Local drivers should have nothing to worry about, said Bill Blakes, manager of the Scarborough district for the municipal licensing and standards division for the City of Toronto.

“If Scarborough residents were parking legally with the old bylaw, and they keep in compliance then there’s a chance it might not affect them at all,” Blakes said.

Before this bylaw came into effect on Oct. 1, a residential home with a two-car garage was allowed to park cars on the driveway as well as the garage.

The new bylaw will restrict a new residential home with a two-car garage to limit parking in front of the garage with a depth of seven meters. The bylaw aims to limit parked cars along the entire driveway.

The new bylaw will apply only to private properties and newly built residential dwellings.

There isn’t much opposition to this new bylaw, but it has stirred up some conflict, said Fawzi Bidawi, Scarborough resident and past Ward 37 councillor candidate.

“Perhaps it was not properly implemented, but I think the real issue here for many homeowners is that the government is telling them how many vehicles they can have,” Bidawi said. “When you start telling people how many cars they can have on their property, that’s when their mobility seems to be challenged.”

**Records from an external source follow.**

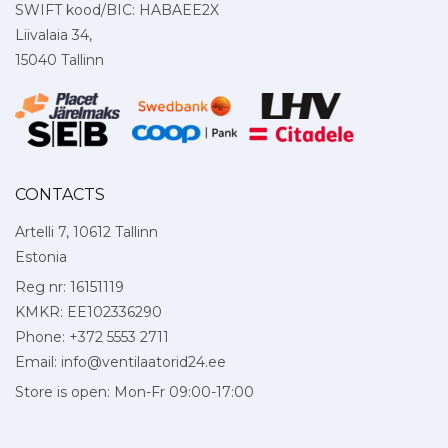
SWIFT kood/BIC: HABAEE2X
Liivalaia 34,
15040 Tallinn
CONTACTS
Artelli 7, 10612 Tallinn
Estonia
Reg nr: 16151119
KMKR: EE102336290
Phone: +372 5553 2711
Email:
info@ventilaatorid24.ee
Store is open: Mon-Fr 09:00-17:00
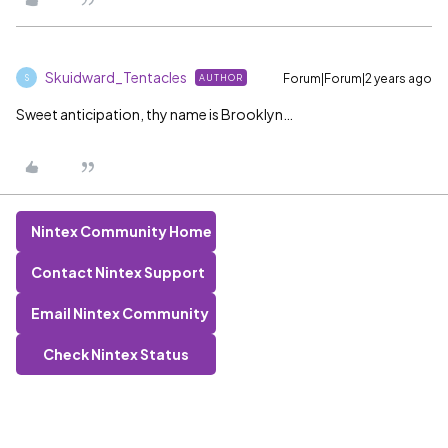
Skuidward_Tentacles
Forum|Forum|2 years ago
AUTHOR
S
Sweet anticipation, thy name is Brooklyn…
Nintex Community Home
Contact Nintex Support
Email Nintex Community
Check Nintex Status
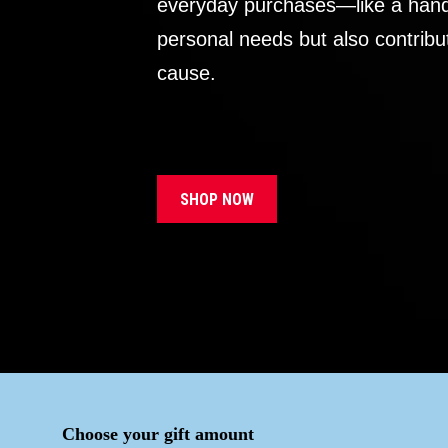
everyday purchases—like a handb
personal needs but also contribu
cause.
SHOP NOW
Choose your gift amount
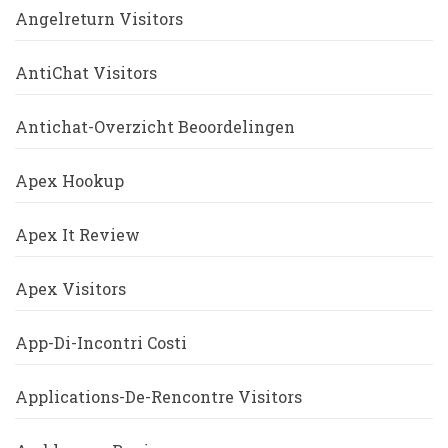
Angelreturn Visitors
AntiChat Visitors
Antichat-Overzicht Beoordelingen
Apex Hookup
Apex It Review
Apex Visitors
App-Di-Incontri Costi
Applications-De-Rencontre Visitors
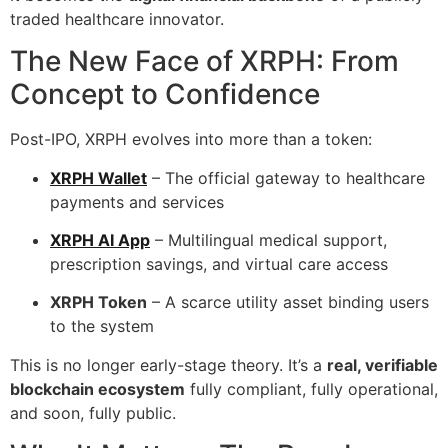
traded healthcare innovator.
The New Face of XRPH: From
Concept to Confidence
Post-IPO, XRPH evolves into more than a token:
XRPH Wallet
– The official gateway to healthcare
payments and services
XRPH AI App
– Multilingual medical support,
prescription savings, and virtual care access
XRPH Token
– A scarce utility asset binding users
to the system
This is no longer early-stage theory. It’s a
real, verifiable
blockchain ecosystem
fully compliant, fully operational,
and soon, fully public.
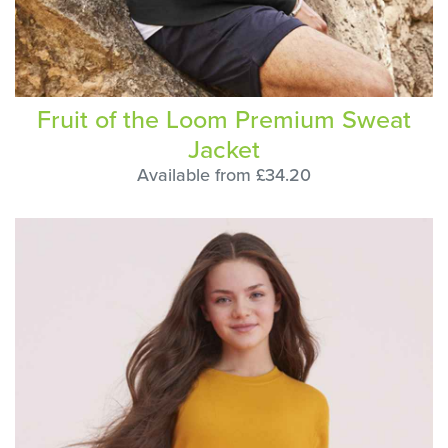
Fruit of the Loom Premium Sweat
Jacket
Available from £34.20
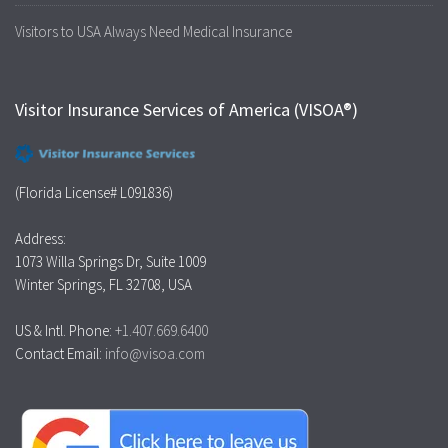
Visitors to USA Always Need Medical Insurance
Visitor Insurance Services of America (VISOA®)
(Florida License# L091836)
Address:
1073 Willa Springs Dr, Suite 1009
Winter Springs, FL 32708, USA
US & Intl. Phone:
+1.407.669.6400
Contact Email:
info@visoa.com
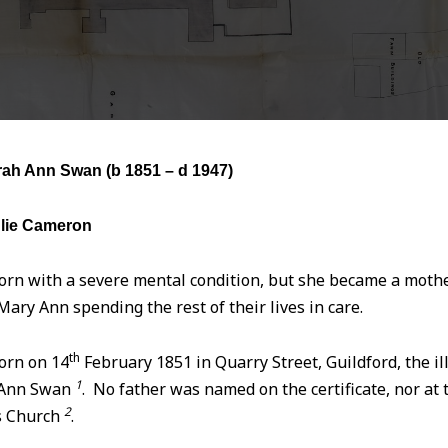
h Ann Swan (b
1851 – d 1947)
lie Cameron
rn with a severe mental condition, but she became a mother
ary Ann spending the rest of their lives in care.
th
orn on 14
February 1851 in Quarry Street, Guildford, the il
1
 Ann Swan
. No father was named on the certificate, nor at
2
s Church
.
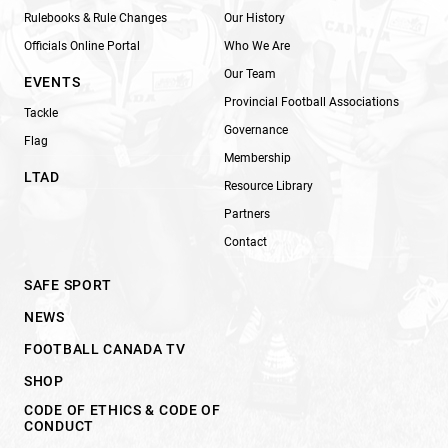
Rulebooks & Rule Changes
Our History
Officials Online Portal
Who We Are
Our Team
EVENTS
Provincial Football Associations
Tackle
Governance
Flag
Membership
LTAD
Resource Library
Partners
Contact
SAFE SPORT
NEWS
FOOTBALL CANADA TV
SHOP
CODE OF ETHICS & CODE OF
CONDUCT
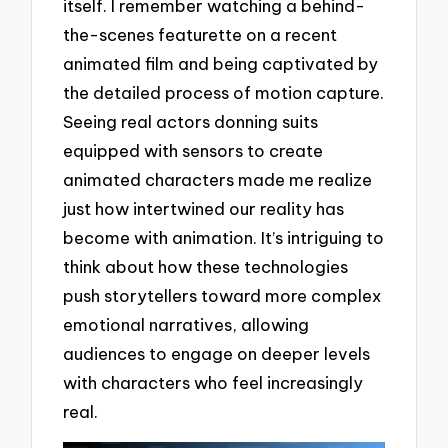
itself. I remember watching a behind-
the-scenes featurette on a recent
animated film and being captivated by
the detailed process of motion capture.
Seeing real actors donning suits
equipped with sensors to create
animated characters made me realize
just how intertwined our reality has
become with animation. It’s intriguing to
think about how these technologies
push storytellers toward more complex
emotional narratives, allowing
audiences to engage on deeper levels
with characters who feel increasingly
real.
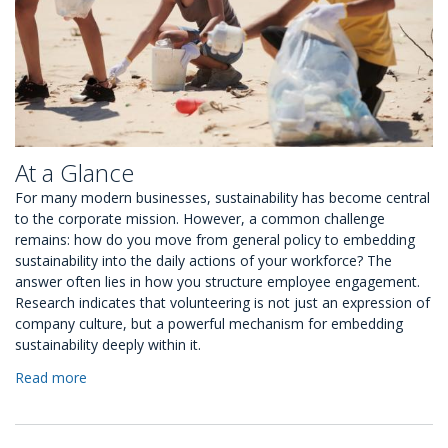
At a Glance
For many modern businesses, sustainability has become central
to the corporate mission. However, a common challenge
remains: how do you move from general policy to embedding
sustainability into the daily actions of your workforce? The
answer often lies in how you structure employee engagement.
Research indicates that volunteering is not just an expression of
company culture, but a powerful mechanism for embedding
sustainability deeply within it.
Read more
about
5
Ways
to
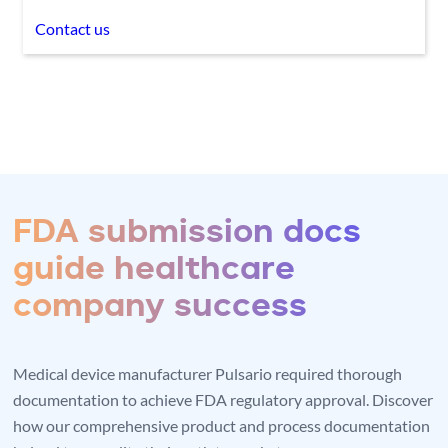
Contact us
FDA submission docs
guide healthcare
company success
Medical device manufacturer Pulsario required thorough
documentation to achieve FDA regulatory approval. Discover
how our comprehensive product and process documentation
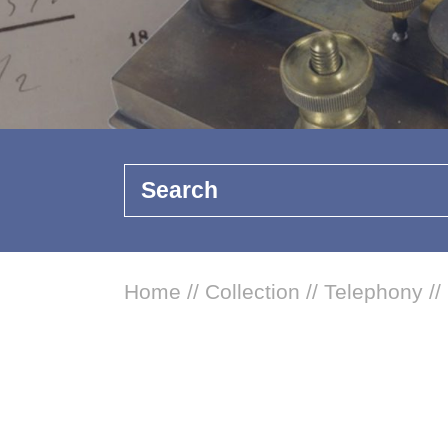
Search
Home
//
Collection
//
Telephony
//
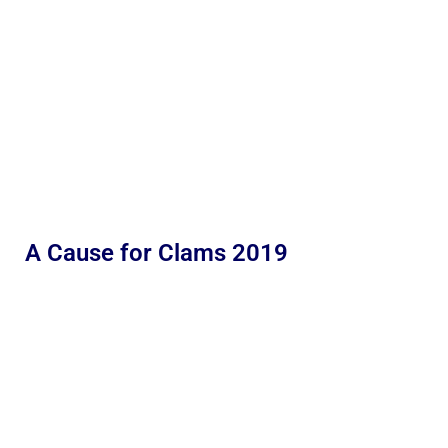
A Cause for Clams 2019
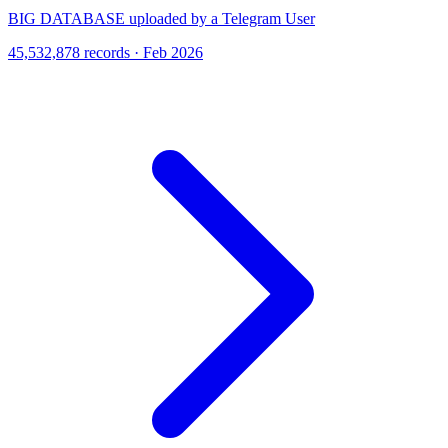
BIG DATABASE uploaded by a Telegram User
45,532,878 records · Feb 2026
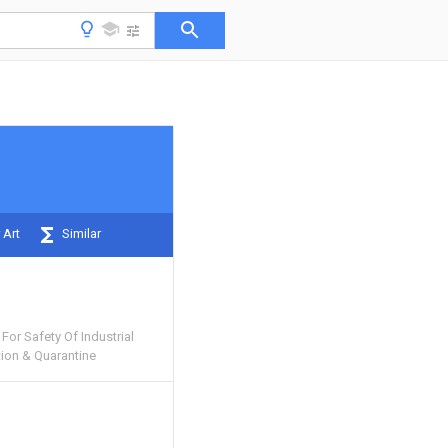
 Art
Similar
For Safety Of Industrial
tion & Quarantine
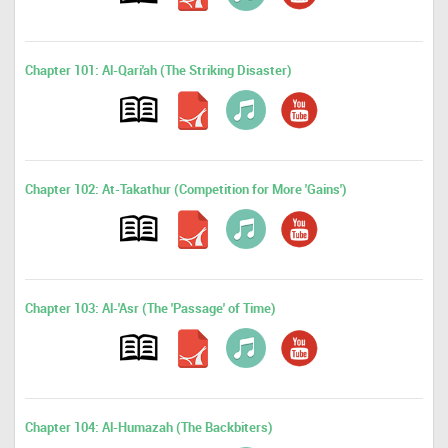
Chapter 101: Al-Qari'ah (The Striking Disaster)
Chapter 102: At-Takathur (Competition for More 'Gains')
Chapter 103: Al-'Asr (The 'Passage' of Time)
Chapter 104: Al-Humazah (The Backbiters)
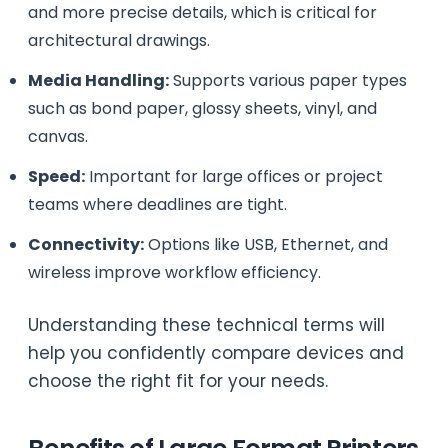
and more precise details, which is critical for
architectural drawings.
Media Handling:
Supports various paper types
such as bond paper, glossy sheets, vinyl, and
canvas.
Speed:
Important for large offices or project
teams where deadlines are tight.
Connectivity:
Options like USB, Ethernet, and
wireless improve workflow efficiency.
Understanding these technical terms will
help you confidently compare devices and
choose the right fit for your needs.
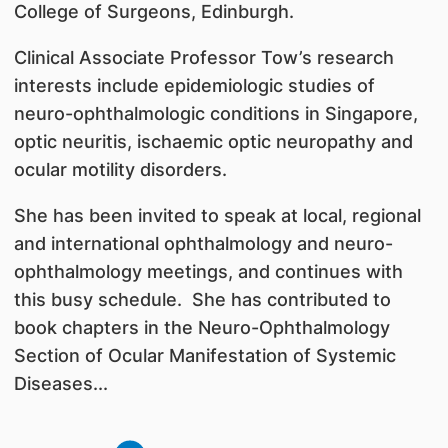
College of Surgeons, Edinburgh.
Clinical Associate Professor Tow’s research
interests include epidemiologic studies of
neuro-ophthalmologic conditions in Singapore,
optic neuritis, ischaemic optic neuropathy and
ocular motility disorders.
She has been invited to speak at local, regional
and international ophthalmology and neuro-
ophthalmology meetings, and continues with
this busy schedule. She has contributed to
book chapters in the Neuro-Ophthalmology
Section of Ocular Manifestation of Systemic
Diseases...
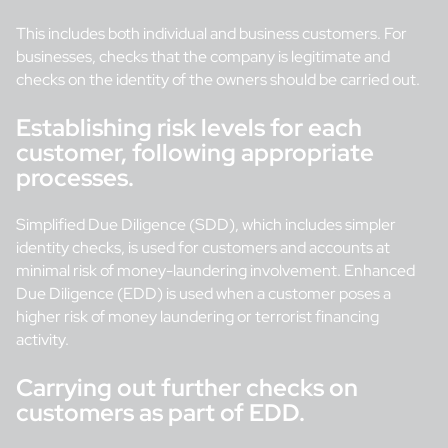
This includes both individual and business customers. For
businesses, checks that the company is legitimate and
checks on the identity of the owners should be carried out.
Establishing risk levels for each
customer, following appropriate
processes.
Simplified Due Diligence (SDD), which includes simpler
identity checks, is used for customers and accounts at
minimal risk of money-laundering involvement. Enhanced
Due Diligence (EDD) is used when a customer poses a
higher risk of money laundering or terrorist financing
activity.
Carrying out further checks on
customers as part of EDD.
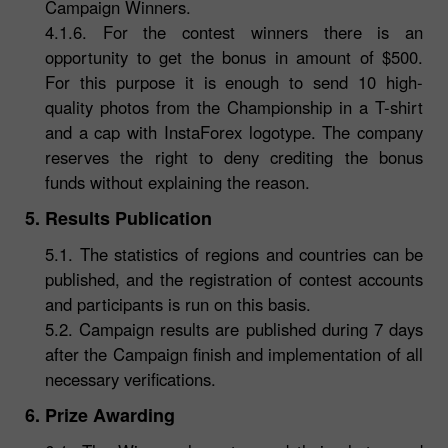
Campaign Winners.
4.1.6. For the contest winners there is an
opportunity to get the bonus in amount of $500.
For this purpose it is enough to send 10 high-
quality photos from the Championship in a T-shirt
and a cap with InstaForex logotype. The company
reserves the right to deny crediting the bonus
funds without explaining the reason.
5. Results Publication
5.1. The statistics of regions and countries can be
published, and the registration of contest accounts
and participants is run on this basis.
5.2. Campaign results are published during 7 days
after the Campaign finish and implementation of all
necessary verifications.
6. Prize Awarding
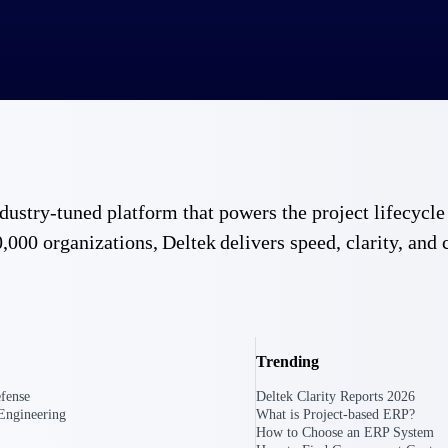
 industry-tuned platform that powers the project lifecy
,000 organizations, Deltek delivers speed, clarity, and 
Trending
fense
Deltek Clarity Reports 2026
Engineering
What is Project-based ERP?
How to Choose an ERP System
Government Contracting
Aerospace & D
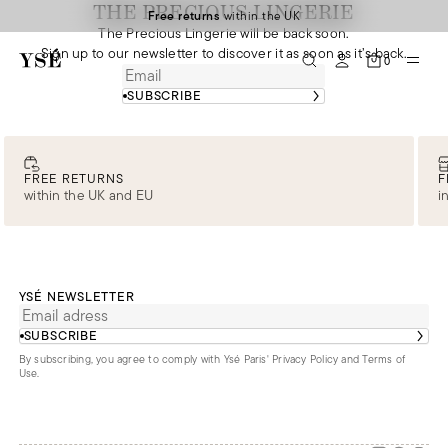
THE PRECIOUS LINGERIE
Free returns
within the UK
The Precious Lingerie will be back soon.
Sign up to our newsletter to discover it as soon as it’s back.
0
SUBSCRIBE
FREE RETURNS
F
within the UK and EU
i
YSÉ NEWSLETTER
SUBSCRIBE
By subscribing, you agree to comply with Ysé Paris'
Privacy Policy and Terms of
Use
.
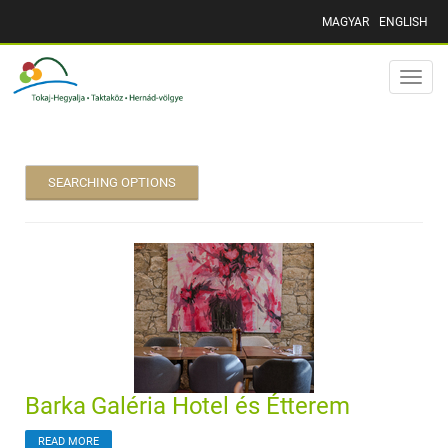
MAGYAR
ENGLISH
Toggle
naviga
SEARCHING OPTIONS
Barka Galéria Hotel és Étterem
READ MORE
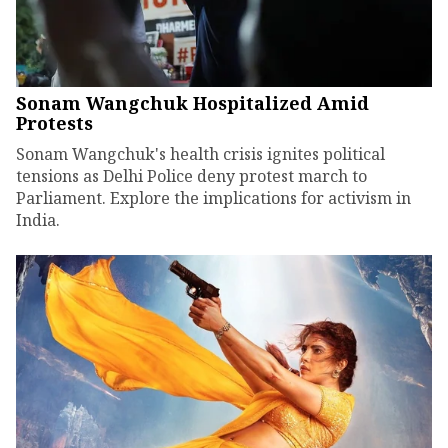
Sonam Wangchuk Hospitalized Amid
Protests
Sonam Wangchuk's health crisis ignites political
tensions as Delhi Police deny protest march to
Parliament. Explore the implications for activism in
India.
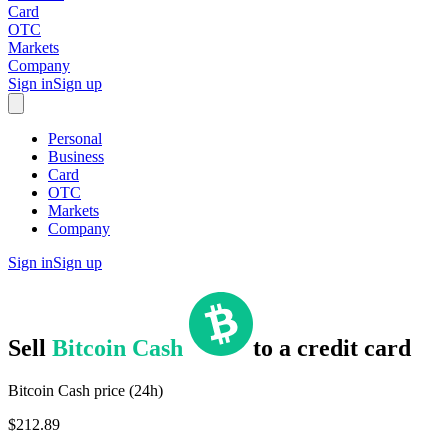
Card
OTC
Markets
Company
Sign in
Sign up
Personal
Business
Card
OTC
Markets
Company
Sign in
Sign up
Sell
Bitcoin Cash
to
a credit card
Bitcoin Cash price (24h)
$212.89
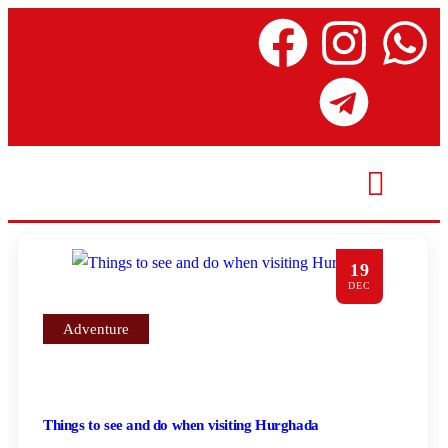
19
DEC
Adventure
Things to see and do when visiting Hurghada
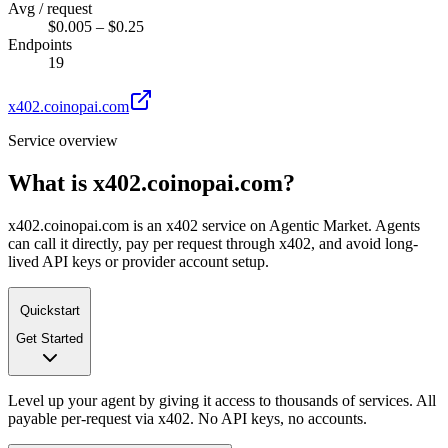
Avg / request
$0.005 – $0.25
Endpoints
19
x402.coinopai.com
Service overview
What is
x402.coinopai.com
?
x402.coinopai.com is an x402 service on Agentic Market. Agents
can call it directly, pay per request through x402, and avoid long-
lived API keys or provider account setup.
Quickstart
Get Started
Level up your agent by giving it access to thousands of services. All
payable per-request via x402. No API keys, no accounts.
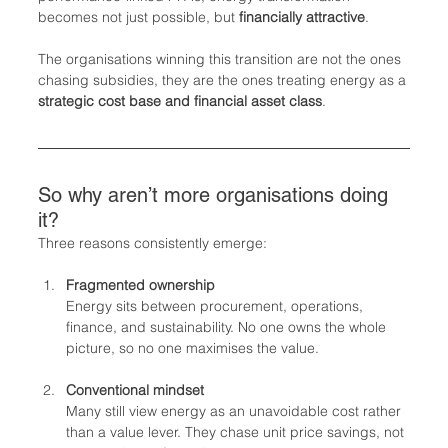
becomes not just possible, but 
financially attractive
.
The organisations winning this transition are not the ones 
chasing subsidies, they are the ones treating energy as a 
strategic cost base and financial asset class
.
So why aren’t more organisations doing 
it?
Three reasons consistently emerge:
Fragmented ownership
Energy sits between procurement, operations, 
finance, and sustainability. No one owns the whole 
picture, so no one maximises the value.
Conventional mindset
Many still view energy as an unavoidable cost rather 
than a value lever. They chase unit price savings, not 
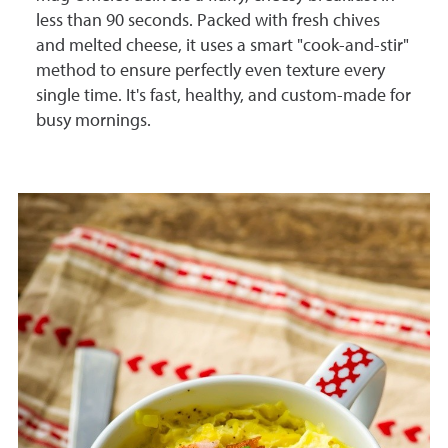
less than 90 seconds. Packed with fresh chives
and melted cheese, it uses a smart "cook-and-stir"
method to ensure perfectly even texture every
single time. It's fast, healthy, and custom-made for
busy mornings.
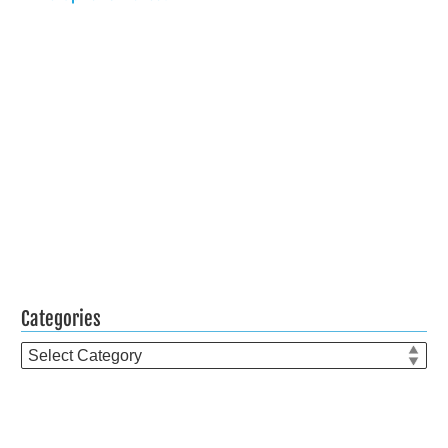
Categories
Categories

Bidawi said the bylaw will help to preserve the city’s aesthetics, and that we owe it to each neighbour to protect the environment and our irrigation systems. He added he hopes it will avoid trends where cars are literally everywhere parked on top of each other.

If residents abide by the bylaw, then they will not heavily enforce the new zoning bylaw, Blakes said.

But complaints of inappropriate driveway parking or lawn parking will be taken, and offenders could receive fines up to $5,000.